その時ようやく竜がシロに気付いた。竜のその針のように細い瞳が地上を並走するシロへと向けられる。一鳴きして、開かれた口腔が見えた。


 竜の口腔、その奥に、小さな魔法円と燐光。

 その魔法の特性はすでに知っている。

 離れた場所を直接爆破する、狙撃爆破。自分のいる場所そのものが爆撃されるという強力な魔法だった。竜種に相応しい強力な効果と言える。


 通常の防御手段では効果は薄い。遮蔽物も視線を切る以上の効果は見込めない。


 空を舞う竜の口腔で光が弾けた。ほぼ同時に、シロの周囲で魔素が集約。次の瞬間、光が走り、爆炎が散った。距離を無視し、シロを標的とした瞬間的な爆撃。

 驚異的な魔法だが、しかしその魔法はシロを完全に補足しているわけではない。爆発の瞬間に驚異的な脚力で加速し、爆発の中心から逃れる事など、彼には容易いことだった。


 爆炎の中から抜け出したシロは再び視界に竜を捉えた。それはつまり竜にも再び捕捉されたことを意味する。

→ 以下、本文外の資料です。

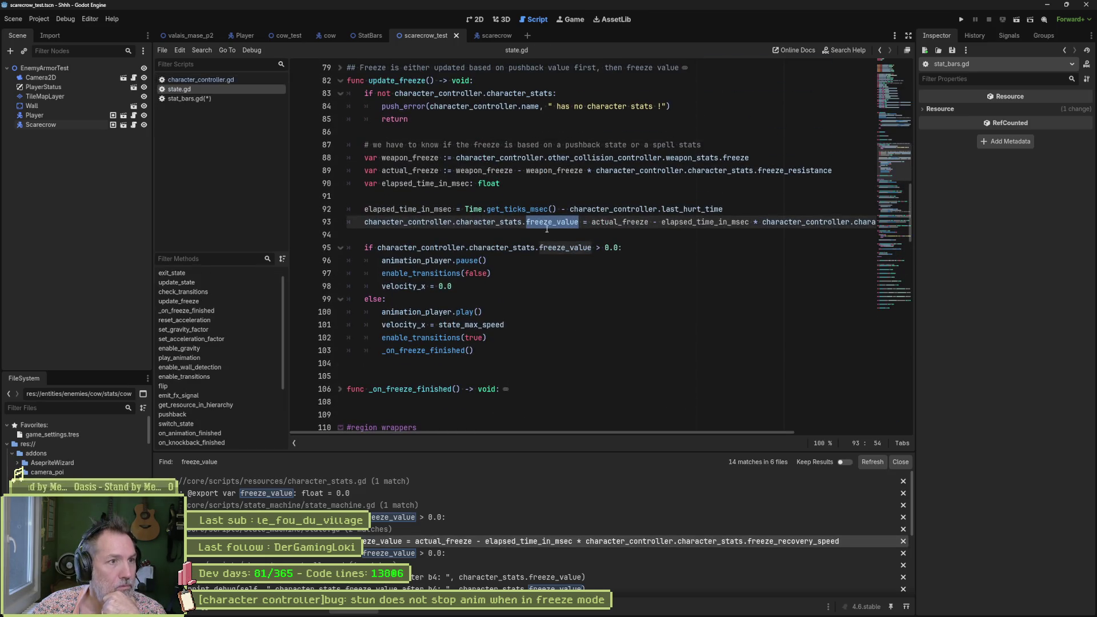
pyautogui.moveTo(508, 166)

 再度、飛行する竜の口内に見えた燐光。黙って狙われ続ける理由はない。

 上空までの八千メートル、翼持たぬ人にとっては絶望的ともいえる距離。

 尋常ならざる力を込めて、シロは大地を踏みしめ、踏み抜き、跳び出した。

 

 砲弾のような速度で上昇するシロを、しかし竜の目は見逃がさない。二度目の魔法が行使され、再びシロへ向けた爆破が行われる。


 周囲の魔素が集約、爆破までコンマ以下の時間。シロは冷静に、高速で足で宙を蹴り出す。一歩で三千メートルを詰め寄る脚力だが、しかしそれだけで爆破の有効範囲から逃げるには至らない。蹴り出した足の先、まだわずかに舞う雨粒があった。

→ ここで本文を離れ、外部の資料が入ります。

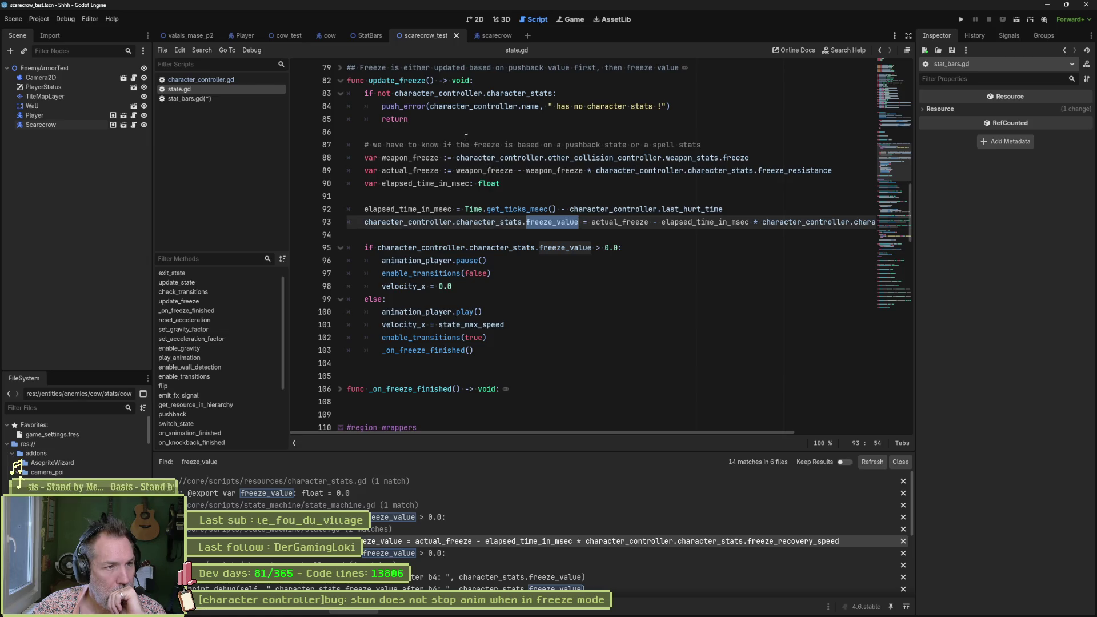
pyautogui.doubleClick(410, 81)
# Step: Search all files for update_freeze, view its call in state_machine.gd, then return to state.gd's function
pyautogui.press('ctrl+shift+f')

 足先が雨粒に触れた瞬間だった。繊細で精密な魔力操作によって、シロの肉体から雨粒に膨大な魔力が一気に流れ込む。水滴に加えられた過剰な魔力が膨張、そして水が弾けた。

 

 宙を舞う、埃や石、雨粒、それらに魔力を流し込み、弾けさせることによって推進力を得る。それが魔法によって飛行することが出来ないシロが考えた強引な空中の移動方法だった。

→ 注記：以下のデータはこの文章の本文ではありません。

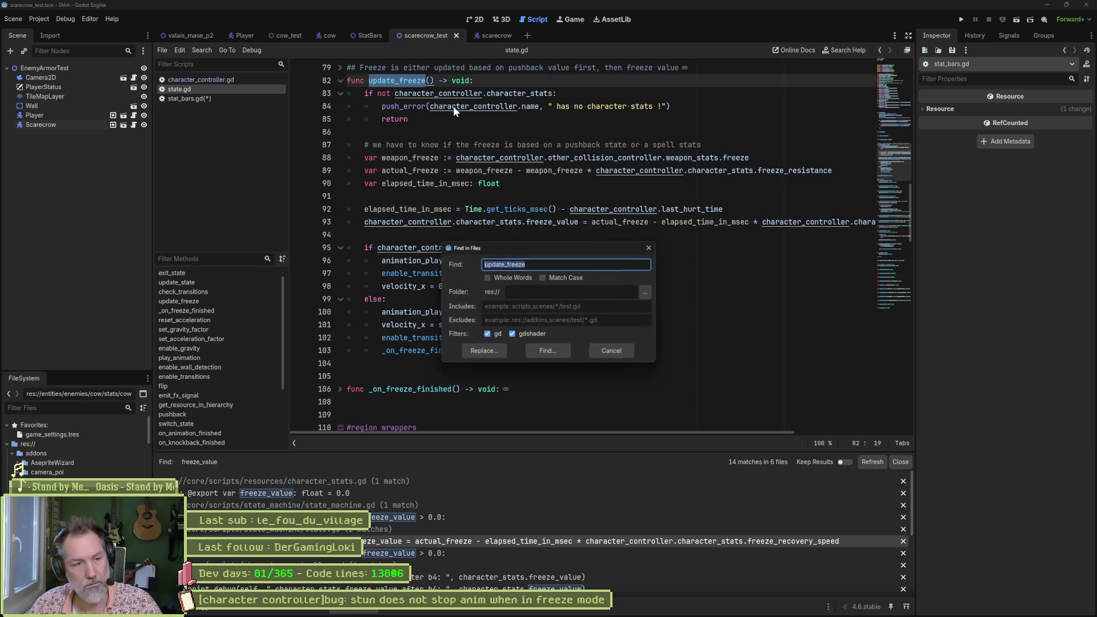
pyautogui.press('Return')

 爆破と同時に、シロの肉体は加速、難を逃れ、さらに竜との距離を詰める。

 シロが竜へと肉薄するまで、都合三度、狙撃爆破の魔法が使用された。シロは同様に三度空を蹴り、それらすべてを避けきった。


 眼前へと迫ったシロに竜がとった対処法は単純明快なものだ。尾を張り、爪を凪ぎ、牙を向く。それら全てが空を切り、シロは腰に佩いた鉈を引き抜き、上段から振り下ろした。


 ――閃光煌めく。


 赫い魔力光を纏った銀の刃が、竜の堅い皮を裂いた。そのまま肉を切り、骨を割り、首を両断する。するりと、柔らかい果肉を分かつように、胴体と首が離れた。


 赤い血をまき散らしながら、落下していく竜の肉体。

 シロも自由落下に身を任せながら、刃についた血を振り払い、一瞥。すぐに興味を無くした。


『次の出現予測箇所はここから二キロ先です』

『了解』


彼の心はすでに次の獲物へと向いていた。


――これより七日の間、シロは計六六七匹の魔獣を殺した。

以降、魔獣を狩って回る男の噂が国中で流れることになる。